There probably isn't and I'm just being silly. But on chapter 14 page 25 example it says that P(i) = j/i. Therefore the convexity is P''(i)/P(i). However instead of 2/i^2 I keep getting [2j/i^3 - 2/i^2]*i/j which does not equal to 2/i^2! I've tried product rule and quotient rule but I keep getting the same answer I think either the notes are wrong or I'm wrong (which is most probable) for calculating P''(i). For P''(i) I get 2j/i^3 - 1/i^2 - 1/i^2 so P''(i) = 2j/i^3 - 2/i^2. Can anyone confirm this? There is most probably a sign muddle up as if I got 2j/i^3 - 1/i^2 + 1/i^2 then P''(i) would = 2j/i^3 (which is correct when you multiply by i/j) Please help.
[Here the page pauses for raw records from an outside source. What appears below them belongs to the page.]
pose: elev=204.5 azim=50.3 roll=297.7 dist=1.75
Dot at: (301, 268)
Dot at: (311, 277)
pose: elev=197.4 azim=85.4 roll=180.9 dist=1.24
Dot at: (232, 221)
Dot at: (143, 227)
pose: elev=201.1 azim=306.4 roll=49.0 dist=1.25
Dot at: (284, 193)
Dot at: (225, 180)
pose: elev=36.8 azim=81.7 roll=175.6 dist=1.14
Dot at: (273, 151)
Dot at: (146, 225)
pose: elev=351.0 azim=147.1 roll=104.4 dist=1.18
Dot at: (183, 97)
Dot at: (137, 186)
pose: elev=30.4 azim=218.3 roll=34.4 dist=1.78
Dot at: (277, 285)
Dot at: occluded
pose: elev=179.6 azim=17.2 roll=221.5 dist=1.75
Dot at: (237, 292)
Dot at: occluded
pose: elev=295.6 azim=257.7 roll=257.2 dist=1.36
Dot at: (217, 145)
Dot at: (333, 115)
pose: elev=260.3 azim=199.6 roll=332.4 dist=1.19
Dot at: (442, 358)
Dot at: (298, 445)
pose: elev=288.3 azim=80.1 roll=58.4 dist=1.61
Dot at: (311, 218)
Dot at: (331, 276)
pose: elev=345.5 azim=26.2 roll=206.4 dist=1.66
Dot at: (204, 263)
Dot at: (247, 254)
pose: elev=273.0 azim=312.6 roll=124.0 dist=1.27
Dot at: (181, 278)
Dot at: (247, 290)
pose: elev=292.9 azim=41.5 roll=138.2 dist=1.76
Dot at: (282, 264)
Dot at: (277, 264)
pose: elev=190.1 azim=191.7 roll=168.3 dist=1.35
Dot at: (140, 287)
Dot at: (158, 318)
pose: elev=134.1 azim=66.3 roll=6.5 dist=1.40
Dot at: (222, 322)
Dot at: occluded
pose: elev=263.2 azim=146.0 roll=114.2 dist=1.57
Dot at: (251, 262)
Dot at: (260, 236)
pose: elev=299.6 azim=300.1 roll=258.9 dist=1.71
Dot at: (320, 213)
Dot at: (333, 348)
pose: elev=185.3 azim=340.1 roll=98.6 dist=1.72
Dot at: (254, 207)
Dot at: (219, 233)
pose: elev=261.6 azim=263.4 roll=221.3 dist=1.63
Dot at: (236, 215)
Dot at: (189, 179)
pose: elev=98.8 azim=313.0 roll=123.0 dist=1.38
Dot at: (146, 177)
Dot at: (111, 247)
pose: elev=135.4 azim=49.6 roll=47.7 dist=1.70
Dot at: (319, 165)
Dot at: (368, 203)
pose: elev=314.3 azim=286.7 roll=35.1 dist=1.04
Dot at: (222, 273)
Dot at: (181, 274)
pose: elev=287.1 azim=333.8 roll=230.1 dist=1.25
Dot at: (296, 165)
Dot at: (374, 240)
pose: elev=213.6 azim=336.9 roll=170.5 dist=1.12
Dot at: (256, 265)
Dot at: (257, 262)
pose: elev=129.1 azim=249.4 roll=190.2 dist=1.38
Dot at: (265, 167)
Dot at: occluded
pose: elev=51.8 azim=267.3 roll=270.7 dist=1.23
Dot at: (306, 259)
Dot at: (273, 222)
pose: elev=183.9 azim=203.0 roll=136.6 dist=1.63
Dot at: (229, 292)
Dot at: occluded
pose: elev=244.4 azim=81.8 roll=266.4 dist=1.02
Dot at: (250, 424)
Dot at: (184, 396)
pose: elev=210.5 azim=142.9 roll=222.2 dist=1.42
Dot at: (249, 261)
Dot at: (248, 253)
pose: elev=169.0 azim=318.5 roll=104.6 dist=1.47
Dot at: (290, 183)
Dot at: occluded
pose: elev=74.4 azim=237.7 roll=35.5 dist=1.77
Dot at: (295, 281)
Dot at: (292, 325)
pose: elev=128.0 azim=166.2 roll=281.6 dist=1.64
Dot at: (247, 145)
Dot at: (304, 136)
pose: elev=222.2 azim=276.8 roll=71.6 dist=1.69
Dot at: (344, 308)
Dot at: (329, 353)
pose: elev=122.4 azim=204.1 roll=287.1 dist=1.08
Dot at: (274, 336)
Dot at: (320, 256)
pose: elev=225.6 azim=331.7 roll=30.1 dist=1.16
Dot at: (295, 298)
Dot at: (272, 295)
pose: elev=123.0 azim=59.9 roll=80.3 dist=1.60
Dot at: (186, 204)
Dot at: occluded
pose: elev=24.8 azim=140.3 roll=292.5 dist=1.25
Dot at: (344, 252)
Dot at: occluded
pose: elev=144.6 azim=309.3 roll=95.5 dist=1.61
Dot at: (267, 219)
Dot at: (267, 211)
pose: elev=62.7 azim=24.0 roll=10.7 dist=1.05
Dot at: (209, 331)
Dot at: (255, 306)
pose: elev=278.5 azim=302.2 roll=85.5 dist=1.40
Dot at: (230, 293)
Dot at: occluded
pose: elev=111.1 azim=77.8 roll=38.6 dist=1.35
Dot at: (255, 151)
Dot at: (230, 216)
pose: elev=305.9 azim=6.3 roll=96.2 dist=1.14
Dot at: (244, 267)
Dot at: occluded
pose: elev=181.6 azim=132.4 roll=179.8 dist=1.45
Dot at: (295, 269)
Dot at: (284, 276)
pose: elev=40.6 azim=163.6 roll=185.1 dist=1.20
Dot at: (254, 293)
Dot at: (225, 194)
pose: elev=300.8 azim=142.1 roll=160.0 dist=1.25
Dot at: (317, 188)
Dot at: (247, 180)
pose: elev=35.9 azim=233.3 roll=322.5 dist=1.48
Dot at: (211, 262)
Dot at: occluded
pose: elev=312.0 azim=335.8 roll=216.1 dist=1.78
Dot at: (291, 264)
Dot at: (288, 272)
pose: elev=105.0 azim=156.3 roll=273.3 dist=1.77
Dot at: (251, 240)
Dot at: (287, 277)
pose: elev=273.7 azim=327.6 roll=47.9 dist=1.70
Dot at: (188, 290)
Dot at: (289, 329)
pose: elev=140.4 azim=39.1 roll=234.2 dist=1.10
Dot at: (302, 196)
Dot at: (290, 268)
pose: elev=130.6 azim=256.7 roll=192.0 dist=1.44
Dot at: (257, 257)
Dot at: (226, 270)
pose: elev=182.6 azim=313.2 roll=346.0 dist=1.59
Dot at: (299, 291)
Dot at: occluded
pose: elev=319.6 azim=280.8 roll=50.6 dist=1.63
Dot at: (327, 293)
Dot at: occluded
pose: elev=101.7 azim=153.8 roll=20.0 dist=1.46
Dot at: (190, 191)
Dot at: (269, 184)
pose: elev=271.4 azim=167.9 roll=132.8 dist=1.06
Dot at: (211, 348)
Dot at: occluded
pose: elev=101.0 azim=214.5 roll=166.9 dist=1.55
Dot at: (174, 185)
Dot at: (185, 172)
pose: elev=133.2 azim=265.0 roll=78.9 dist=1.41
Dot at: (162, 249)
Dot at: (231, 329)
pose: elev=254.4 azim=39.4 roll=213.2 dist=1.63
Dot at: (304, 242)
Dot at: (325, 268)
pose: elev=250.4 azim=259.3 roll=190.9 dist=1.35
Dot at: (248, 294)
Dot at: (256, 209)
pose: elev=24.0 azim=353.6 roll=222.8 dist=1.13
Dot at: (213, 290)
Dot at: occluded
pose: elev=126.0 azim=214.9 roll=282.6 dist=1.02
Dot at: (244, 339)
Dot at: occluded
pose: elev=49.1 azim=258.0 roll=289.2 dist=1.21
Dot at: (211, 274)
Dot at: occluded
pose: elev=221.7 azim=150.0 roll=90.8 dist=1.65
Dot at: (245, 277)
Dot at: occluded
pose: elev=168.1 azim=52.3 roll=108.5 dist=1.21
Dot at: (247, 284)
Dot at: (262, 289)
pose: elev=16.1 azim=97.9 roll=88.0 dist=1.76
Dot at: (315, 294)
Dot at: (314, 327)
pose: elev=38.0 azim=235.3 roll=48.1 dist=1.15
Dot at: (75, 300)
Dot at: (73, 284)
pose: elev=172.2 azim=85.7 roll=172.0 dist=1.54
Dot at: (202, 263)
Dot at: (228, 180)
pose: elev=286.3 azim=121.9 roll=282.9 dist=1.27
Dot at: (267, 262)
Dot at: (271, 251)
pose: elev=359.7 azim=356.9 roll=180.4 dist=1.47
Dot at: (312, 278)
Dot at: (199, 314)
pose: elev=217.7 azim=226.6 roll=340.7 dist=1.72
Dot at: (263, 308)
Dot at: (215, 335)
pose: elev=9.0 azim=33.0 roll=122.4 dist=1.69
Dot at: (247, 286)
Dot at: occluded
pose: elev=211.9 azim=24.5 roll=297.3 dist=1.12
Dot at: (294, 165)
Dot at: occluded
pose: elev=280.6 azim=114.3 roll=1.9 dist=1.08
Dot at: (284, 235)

I don't have your notes in front of me, but the given solution works if (and only if) j does not depend on i and can be treated as a constant: P(i) = j/i P'(i) = j'/i-j/i^2 P''(i) = j''/i-j'/i^2-j'/i^2+2j/i^3 If j does not depend on i, j'=j''=0 and hence P''(i)/P(i) = 2j/i^3 * i/j = 2/i^2 On a totally irrelevant note, ActEd, any chance of getting jsMath installed on the forum? Cheers, Calum
Yes the j is a constant (it's the amount of money being paid at the end of each year). So we're really just differentiating 1/i = i^-1. Times by the power and drop the power by 1 gives -1i^-2 and then +2i^-3. No need for product or quotient rule here. On a side note - if you ever have to differentiate an annuity - it'll be much easier differentiate to the series than use the product rule: eg a_n = v + v^2 + v^3 + ...+ v^n d/di a_n = -v^2 - 2v^3 - 3v^4 - ... - nv^(n+1)
Have asked the IT guys - they say it requires TeX code - which might not be brill for students... Would take 1-2 days work by our guys to get it on the forum - unfortunately they're a bit swamped with other activities at the moment - but thought I would let you know that we're at least investigating the options! Thanks for the suggestion!
I've actually set it up myself, it's surprisingly easy. Yes, the TeX can be scary, but even if people only ever use it to produce subscripts and exponents, it would double the readability of a lot of what we do here. It might even encourage people to post and respond to more technical queries if it becomes easier to present more complex stuff
Having multiple options never hurts. Those who can use it will, those who can't are right where we are now. I'm sure a short sticky on usage will go a very long way, even if it's only for superscripts and subscripts (which can't be that difficult - if you want a^b type ... and change a and b) Don't forget you can upload scanned images of old fashioned pen and paper.